Na noite em que Donald Trump venceu a eleição, em 2024, o Freedom Corner foi tomado por uma festa, com direito à champanhe. As famílias, ali, sabiam que a vitória da extrema direita significava que os prisioneiros seriam perdoados.
O republicano passou a chama-los de “reféns” e rebatizou a data de “o dia do amor”. Nas redes sociais, aquelas pessoas também foram rebatizadas. São, agora, “prisioneiros políticos”.
Mas quando Trump assumir o governo, em dez dias, ele não vai apenas perdoar os manifestantes. Ele vai promover uma higienização da data e rescrever seu significado.
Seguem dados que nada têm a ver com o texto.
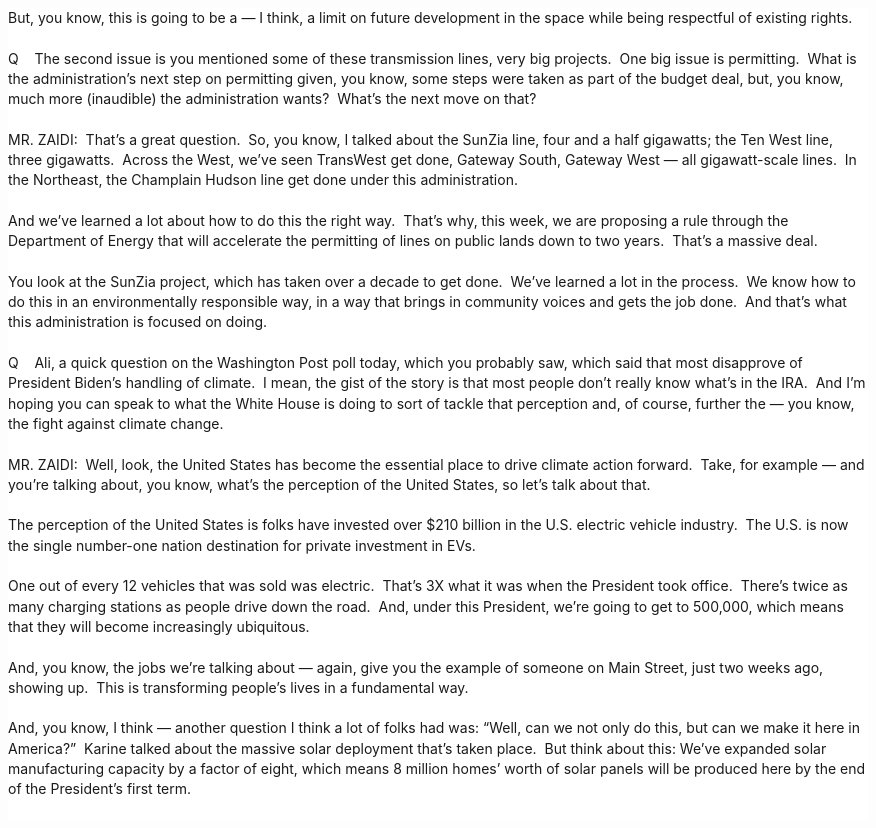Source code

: But, you know, this is going to be a — I think, a limit on future
development in the space while being respectful of existing rights.   
   
Q    The second issue is you mentioned some of these transmission lines,
very big projects.  One big issue is permitting.  What is the
administration’s next step on permitting given, you know, some steps
were taken as part of the budget deal, but, you know, much more
(inaudible) the administration wants?  What’s the next move on that?  
   
MR. ZAIDI:  That’s a great question.  So, you know, I talked about the
SunZia line, four and a half gigawatts; the Ten West line, three
gigawatts.  Across the West, we’ve seen TransWest get done, Gateway
South, Gateway West — all gigawatt-scale lines.  In the Northeast, the
Champlain Hudson line get done under this administration.   
   
And we’ve learned a lot about how to do this the right way.  That’s why,
this week, we are proposing a rule through the Department of Energy that
will accelerate the permitting of lines on public lands down to two
years.  That’s a massive deal.   
   
You look at the SunZia project, which has taken over a decade to get
done.  We’ve learned a lot in the process.  We know how to do this in an
environmentally responsible way, in a way that brings in community
voices and gets the job done.  And that’s what this administration is
focused on doing.   
   
Q    Ali, a quick question on the Washington Post poll today, which you
probably saw, which said that most disapprove of President Biden’s
handling of climate.  I mean, the gist of the story is that most people
don’t really know what’s in the IRA.  And I’m hoping you can speak to
what the White House is doing to sort of tackle that perception and, of
course, further the — you know, the fight against climate change.  
   
MR. ZAIDI:  Well, look, the United States has become the essential place
to drive climate action forward.  Take, for example — and you’re talking
about, you know, what’s the perception of the United States, so let’s
talk about that.  
   
The perception of the United States is folks have invested over $210
billion in the U.S. electric vehicle industry.  The U.S. is now the
single number-one nation destination for private investment in EVs.  
   
One out of every 12 vehicles that was sold was electric.  That’s 3X what
it was when the President took office.  There’s twice as many charging
stations as people drive down the road.  And, under this President,
we’re going to get to 500,000, which means that they will become
increasingly ubiquitous.   
   
And, you know, the jobs we’re talking about — again, give you the
example of someone on Main Street, just two weeks ago, showing up.  This
is transforming people’s lives in a fundamental way.   
   
And, you know, I think — another question I think a lot of folks had
was: “Well, can we not only do this, but can we make it here in
America?”  Karine talked about the massive solar deployment that’s taken
place.  But think about this: We’ve expanded solar manufacturing
capacity by a factor of eight, which means 8 million homes’ worth of
solar panels will be produced here by the end of the President’s first
term.   
   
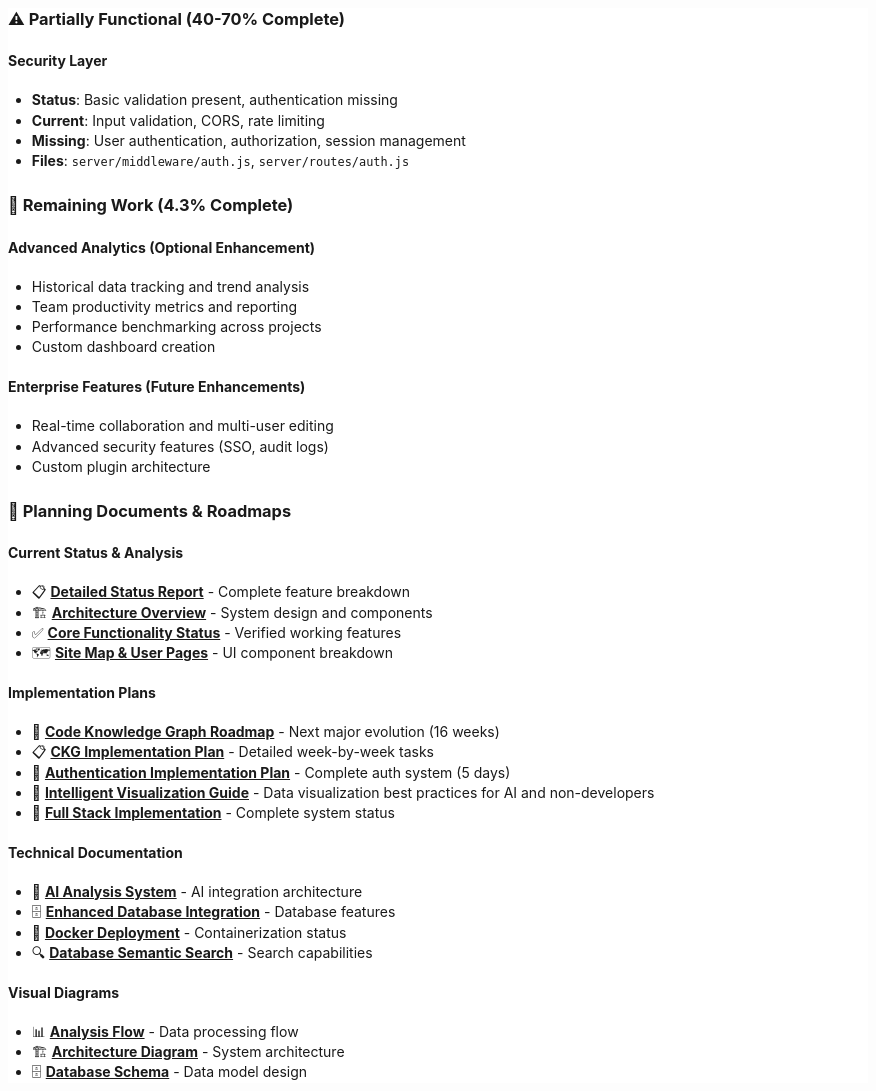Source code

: ### ⚠️ **Partially Functional (40-70% Complete)**





#### **Security Layer**
- **Status**: Basic validation present, authentication missing
- **Current**: Input validation, CORS, rate limiting
- **Missing**: User authentication, authorization, session management
- **Files**: `server/middleware/auth.js`, `server/routes/auth.js`

### 🚧 **Remaining Work (4.3% Complete)**

#### **Advanced Analytics** (Optional Enhancement)
- Historical data tracking and trend analysis
- Team productivity metrics and reporting
- Performance benchmarking across projects
- Custom dashboard creation

#### **Enterprise Features** (Future Enhancements)
- Real-time collaboration and multi-user editing
- Advanced security features (SSO, audit logs)
- Custom plugin architecture

### 🔗 **Planning Documents & Roadmaps**

#### **Current Status & Analysis**
- 📋 [**Detailed Status Report**](docs/STATUS.md) - Complete feature breakdown
- 🏗️ [**Architecture Overview**](docs/ARCHITECTURE.md) - System design and components
- ✅ [**Core Functionality Status**](docs/CORE_FUNCTIONALITY_STATUS.md) - Verified working features
- 🗺️ [**Site Map & User Pages**](docs/SITE_MAP_AND_USER_PAGES.md) - UI component breakdown

#### **Implementation Plans**
- 🧠 [**Code Knowledge Graph Roadmap**](docs/CODE_KNOWLEDGE_GRAPH_ROADMAP.md) - Next major evolution (16 weeks)
- 📋 [**CKG Implementation Plan**](docs/CKG_IMPLEMENTATION_PLAN.md) - Detailed week-by-week tasks
- 🔐 [**Authentication Implementation Plan**](docs/AUTHENTICATION_IMPLEMENTATION_PLAN.md) - Complete auth system (5 days)
- 🎨 [**Intelligent Visualization Guide**](docs/INTELLIGENT_VISUALIZATION_GUIDE.md) - Data visualization best practices for AI and non-developers
- 🔧 [**Full Stack Implementation**](docs/FULL_STACK_IMPLEMENTATION_SUMMARY.md) - Complete system status

#### **Technical Documentation**
- 🤖 [**AI Analysis System**](docs/AI_POWERED_ANALYSIS_SYSTEM.md) - AI integration architecture
- 🗄️ [**Enhanced Database Integration**](docs/ENHANCED_DATABASE_INTEGRATION_STATUS.md) - Database features
- 🐳 [**Docker Deployment**](docs/DOCKER_DEPLOYMENT_SUMMARY.md) - Containerization status
- 🔍 [**Database Semantic Search**](docs/DATABASE_SEMANTIC_SEARCH_AUDIT.md) - Search capabilities

#### **Visual Diagrams** 
- 📊 [**Analysis Flow**](docs/diagrams/analysis-flow.mmd) - Data processing flow
- 🏗️ [**Architecture Diagram**](docs/diagrams/architecture.mmd) - System architecture
- 🗄️ [**Database Schema**](docs/flows/db_schema.mmd) - Data model design

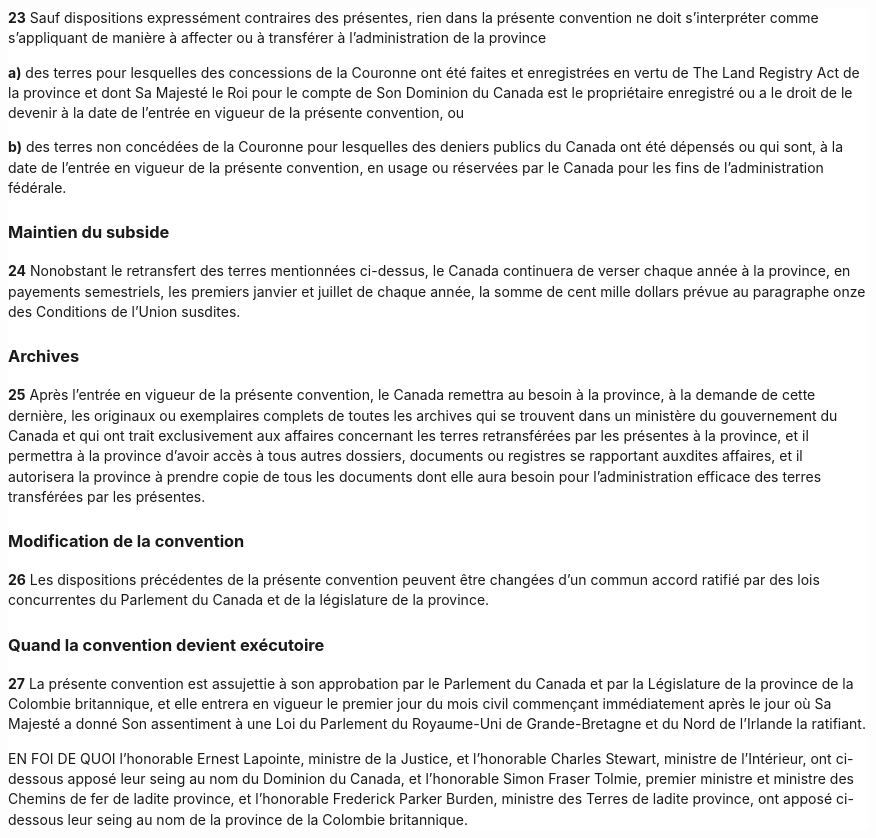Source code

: 
**23** Sauf dispositions expressément contraires des présentes, rien dans la présente convention ne doit s’interpréter comme s’appliquant de manière à affecter ou à transférer à l’administration de la province

**a)** des terres pour lesquelles des concessions de la Couronne ont été faites et enregistrées en vertu de The Land Registry Act de la province et dont Sa Majesté le Roi pour le compte de Son Dominion du Canada est le propriétaire enregistré ou a le droit de le devenir à la date de l’entrée en vigueur de la présente convention, ou



**b)** des terres non concédées de la Couronne pour lesquelles des deniers publics du Canada ont été dépensés ou qui sont, à la date de l’entrée en vigueur de la présente convention, en usage ou réservées par le Canada pour les fins de l’administration fédérale.





### Maintien du subside


**24** Nonobstant le retransfert des terres mentionnées ci-dessus, le Canada continuera de verser chaque année à la province, en payements semestriels, les premiers janvier et juillet de chaque année, la somme de cent mille dollars prévue au paragraphe onze des Conditions de l’Union susdites.



### Archives


**25** Après l’entrée en vigueur de la présente convention, le Canada remettra au besoin à la province, à la demande de cette dernière, les originaux ou exemplaires complets de toutes les archives qui se trouvent dans un ministère du gouvernement du Canada et qui ont trait exclusivement aux affaires concernant les terres retransférées par les présentes à la province, et il permettra à la province d’avoir accès à tous autres dossiers, documents ou registres se rapportant auxdites affaires, et il autorisera la province à prendre copie de tous les documents dont elle aura besoin pour l’administration efficace des terres transférées par les présentes.



### Modification de la convention


**26** Les dispositions précédentes de la présente convention peuvent être changées d’un commun accord ratifié par des lois concurrentes du Parlement du Canada et de la législature de la province.



### Quand la convention devient exécutoire


**27** La présente convention est assujettie à son approbation par le Parlement du Canada et par la Législature de la province de la Colombie britannique, et elle entrera en vigueur le premier jour du mois civil commençant immédiatement après le jour où Sa Majesté a donné Son assentiment à une Loi du Parlement du Royaume-Uni de Grande-Bretagne et du Nord de l’Irlande la ratifiant.



EN FOI DE QUOI l’honorable Ernest Lapointe, ministre de la Justice, et l’honorable Charles Stewart, ministre de l’Intérieur, ont ci-dessous apposé leur seing au nom du Dominion du Canada, et l’honorable Simon Fraser Tolmie, premier ministre et ministre des Chemins de fer de ladite province, et l’honorable Frederick Parker Burden, ministre des Terres de ladite province, ont apposé ci-dessous leur seing au nom de la province de la Colombie britannique.
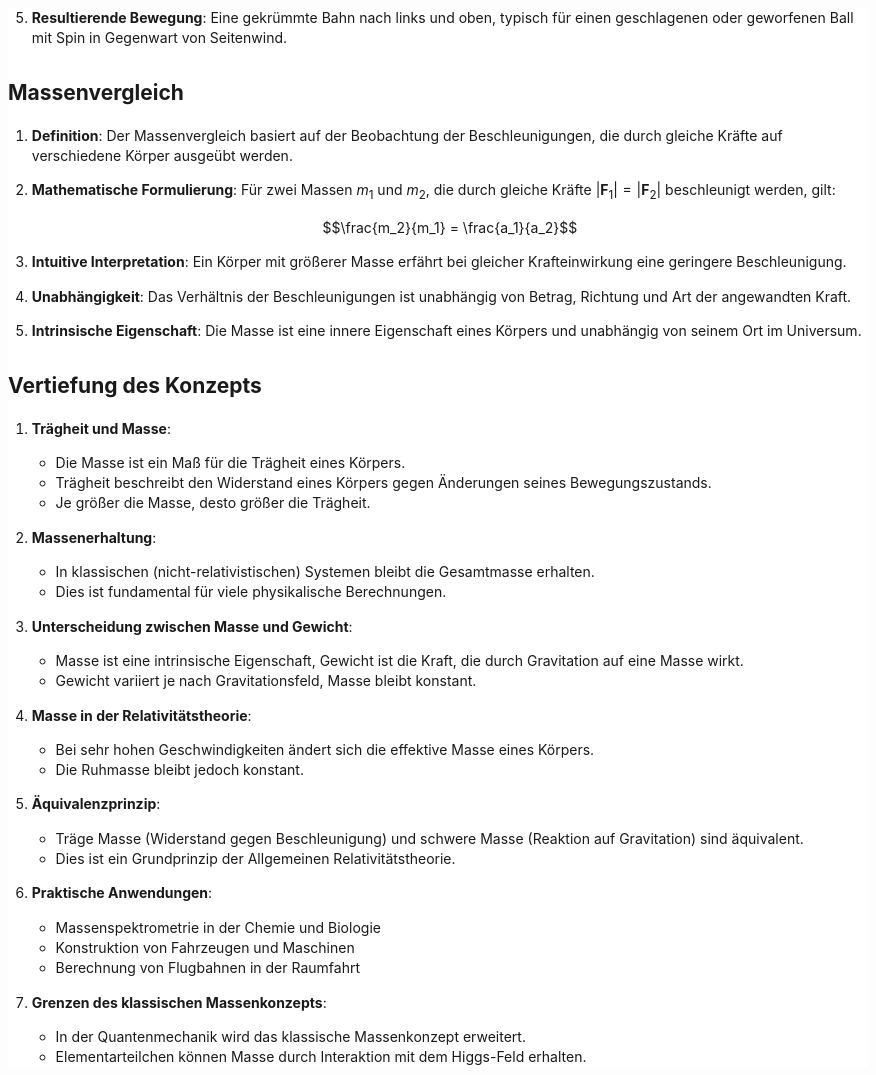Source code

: 5. **Resultierende Bewegung**: Eine gekrümmte Bahn nach links und oben, typisch für einen geschlagenen oder geworfenen Ball mit Spin in Gegenwart von Seitenwind.


## Massenvergleich

1. **Definition**: Der Massenvergleich basiert auf der Beobachtung der Beschleunigungen, die durch gleiche Kräfte auf verschiedene Körper ausgeübt werden.

2. **Mathematische Formulierung**:
   Für zwei Massen $m_1$ und $m_2$, die durch gleiche Kräfte $|\mathbf{F}_1| = |\mathbf{F}_2|$ beschleunigt werden, gilt:

   $$\frac{m_2}{m_1} = \frac{a_1}{a_2}$$

3. **Intuitive Interpretation**: Ein Körper mit größerer Masse erfährt bei gleicher Krafteinwirkung eine geringere Beschleunigung.

4. **Unabhängigkeit**: Das Verhältnis der Beschleunigungen ist unabhängig von Betrag, Richtung und Art der angewandten Kraft.

5. **Intrinsische Eigenschaft**: Die Masse ist eine innere Eigenschaft eines Körpers und unabhängig von seinem Ort im Universum.

## Vertiefung des Konzepts

1. **Trägheit und Masse**:
   - Die Masse ist ein Maß für die Trägheit eines Körpers.
   - Trägheit beschreibt den Widerstand eines Körpers gegen Änderungen seines Bewegungszustands.
   - Je größer die Masse, desto größer die Trägheit.

2. **Massenerhaltung**:
   - In klassischen (nicht-relativistischen) Systemen bleibt die Gesamtmasse erhalten.
   - Dies ist fundamental für viele physikalische Berechnungen.

3. **Unterscheidung zwischen Masse und Gewicht**:
   - Masse ist eine intrinsische Eigenschaft, Gewicht ist die Kraft, die durch Gravitation auf eine Masse wirkt.
   - Gewicht variiert je nach Gravitationsfeld, Masse bleibt konstant.

4. **Masse in der Relativitätstheorie**:
   - Bei sehr hohen Geschwindigkeiten ändert sich die effektive Masse eines Körpers.
   - Die Ruhmasse bleibt jedoch konstant.

5. **Äquivalenzprinzip**:
   - Träge Masse (Widerstand gegen Beschleunigung) und schwere Masse (Reaktion auf Gravitation) sind äquivalent.
   - Dies ist ein Grundprinzip der Allgemeinen Relativitätstheorie.

6. **Praktische Anwendungen**:
   - Massenspektrometrie in der Chemie und Biologie
   - Konstruktion von Fahrzeugen und Maschinen
   - Berechnung von Flugbahnen in der Raumfahrt

7. **Grenzen des klassischen Massenkonzepts**:
   - In der Quantenmechanik wird das klassische Massenkonzept erweitert.
   - Elementarteilchen können Masse durch Interaktion mit dem Higgs-Feld erhalten.
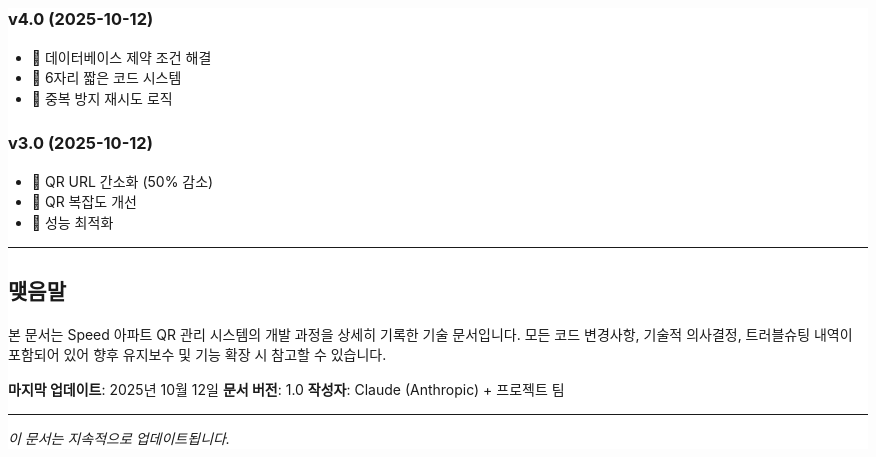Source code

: ### v4.0 (2025-10-12)
- 🔧 데이터베이스 제약 조건 해결
- 🔑 6자리 짧은 코드 시스템
- 🔄 중복 방지 재시도 로직

### v3.0 (2025-10-12)
- 🔗 QR URL 간소화 (50% 감소)
- 📱 QR 복잡도 개선
- 🚀 성능 최적화

---

## 맺음말

본 문서는 Speed 아파트 QR 관리 시스템의 개발 과정을 상세히 기록한 기술 문서입니다.
모든 코드 변경사항, 기술적 의사결정, 트러블슈팅 내역이 포함되어 있어 향후 유지보수 및
기능 확장 시 참고할 수 있습니다.

**마지막 업데이트**: 2025년 10월 12일
**문서 버전**: 1.0
**작성자**: Claude (Anthropic) + 프로젝트 팀

---

*이 문서는 지속적으로 업데이트됩니다.*
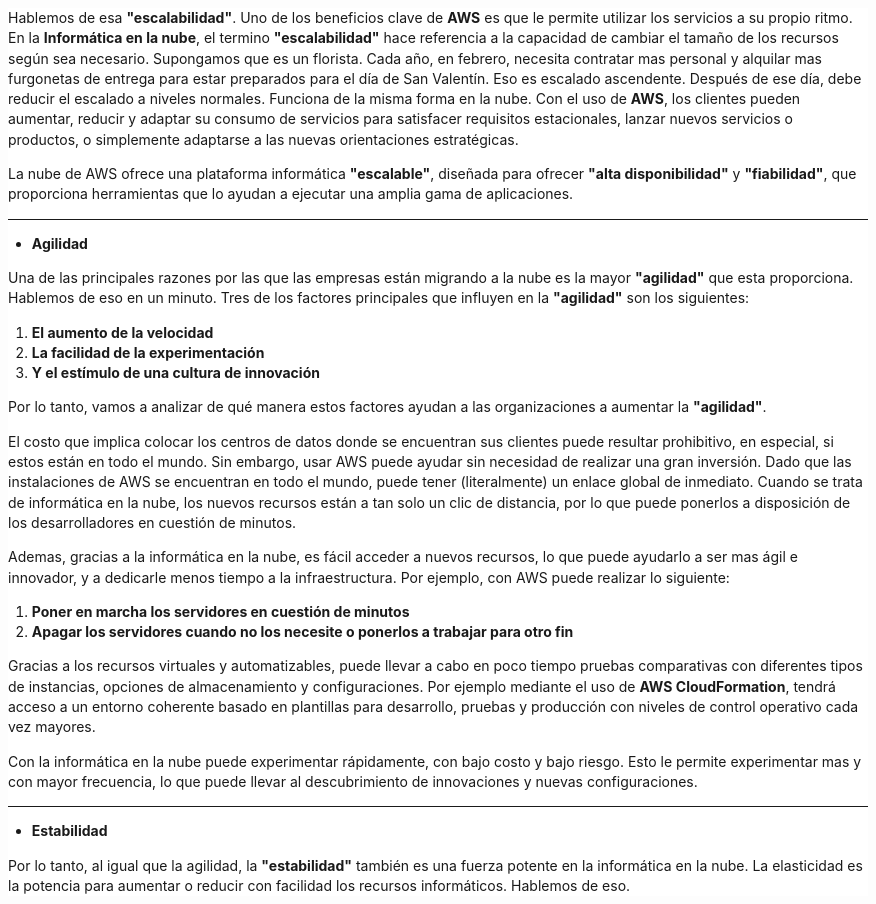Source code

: Hablemos de esa **"escalabilidad"**. Uno de los beneficios clave de **AWS** es que le permite utilizar los servicios a su propio ritmo. En la **Informática en la nube**, el termino **"escalabilidad"** hace referencia a la capacidad de cambiar el tamaño de los recursos según sea necesario. Supongamos que es un florista. Cada año, en febrero, necesita contratar mas personal y alquilar mas furgonetas de entrega para estar preparados para el día de San Valentín. Eso es escalado ascendente. Después de ese día, debe reducir el escalado a niveles normales. Funciona de la misma forma en la nube. Con el uso de **AWS**, los clientes pueden aumentar, reducir y adaptar su consumo de servicios para satisfacer requisitos estacionales, lanzar nuevos servicios o productos, o simplemente adaptarse a las nuevas orientaciones estratégicas.

La nube de AWS ofrece una plataforma informática **"escalable"**, diseñada para ofrecer **"alta disponibilidad"** y **"fiabilidad"**, que proporciona herramientas que lo ayudan a ejecutar una amplia gama de aplicaciones.

----
- **Agilidad**

Una de las principales razones por las que las empresas están migrando a la nube es la mayor **"agilidad"** que esta proporciona. Hablemos de eso en un minuto. Tres de los factores principales que influyen en la **"agilidad"** son los siguientes: 

1. **El aumento de la velocidad**
2. **La facilidad de la experimentación**
3. **Y el estímulo de una cultura de innovación**

Por lo tanto, vamos a analizar de qué manera estos factores ayudan a las organizaciones a aumentar la **"agilidad"**.

El costo que implica colocar los centros de datos donde se encuentran sus clientes puede resultar prohibitivo, en especial, si estos están en todo el mundo. Sin embargo, usar AWS puede ayudar sin necesidad de realizar una gran inversión. Dado que las instalaciones de AWS se encuentran en todo el mundo, puede tener (literalmente) un enlace global de inmediato. Cuando se trata de informática en la nube, los nuevos recursos están a tan solo un clic de distancia, por lo que puede ponerlos a disposición de los desarrolladores en cuestión de minutos.

Ademas, gracias a la informática en la nube, es fácil acceder a nuevos recursos, lo que puede ayudarlo a ser mas ágil e innovador, y a dedicarle menos tiempo a la infraestructura. Por ejemplo, con AWS puede realizar lo siguiente:

1. **Poner en marcha los servidores en cuestión de minutos**
2. **Apagar los servidores cuando no los necesite o ponerlos a trabajar para otro fin**

Gracias a los recursos virtuales y automatizables, puede llevar a cabo en poco tiempo pruebas comparativas con diferentes tipos de instancias, opciones de almacenamiento y configuraciones. Por ejemplo mediante el uso de **AWS CloudFormation**, tendrá acceso a un entorno coherente basado en plantillas para desarrollo, pruebas y producción con niveles de control operativo cada vez mayores.

Con la informática en la nube puede experimentar rápidamente, con bajo costo y bajo riesgo. Esto le permite experimentar mas y con mayor frecuencia, lo que puede llevar al descubrimiento de innovaciones y nuevas configuraciones.

----
- **Estabilidad**

Por lo tanto, al igual que la agilidad, la **"estabilidad"** también es una fuerza potente en la informática en la nube. La elasticidad es la potencia para aumentar o reducir con facilidad los recursos informáticos. Hablemos de eso.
O que mais me preocupa é que a história não terminará ali. O objetivo do perdão não é o de encerrar o caso e pacificar o país. Ao declarar que não houve crime, os autores dos ataques invertem a história e, de criminosos, passam a ser vítimas de uma suposta injustiça do estado.
Não por acaso, Trump e seus aliados já insinuam que, depois do perdão aos criminosos, processos serão lançados contra personalidades que lideraram as investigações sobre o 6 de Janeiro. Inclusive deputados.
A anistia é apenas o primeiro passo para que, depois, uma revanche seja conduzida. A vingança contra quem fez uma ofensiva para defender a democracia.
Trump explicou isso em sua campanha. Ele ameaçou usar o governo federal, inclusive as forças armadas, para perseguir quem ele chamou de “inimigos internos”. E ameaçou repetidamente com “sentenças de prisão de longo prazo” para aqueles “envolvidos em comportamento inescrupuloso”, incluindo agentes políticos, doadores e autoridades eleitas.
Nos EUA ou no Brasil, a busca por anistia para golpistas não é um ato humanitário. Mas uma estratégia para rescrever a história com o objetivo de apagar crimes e, assim, consolidar o poder.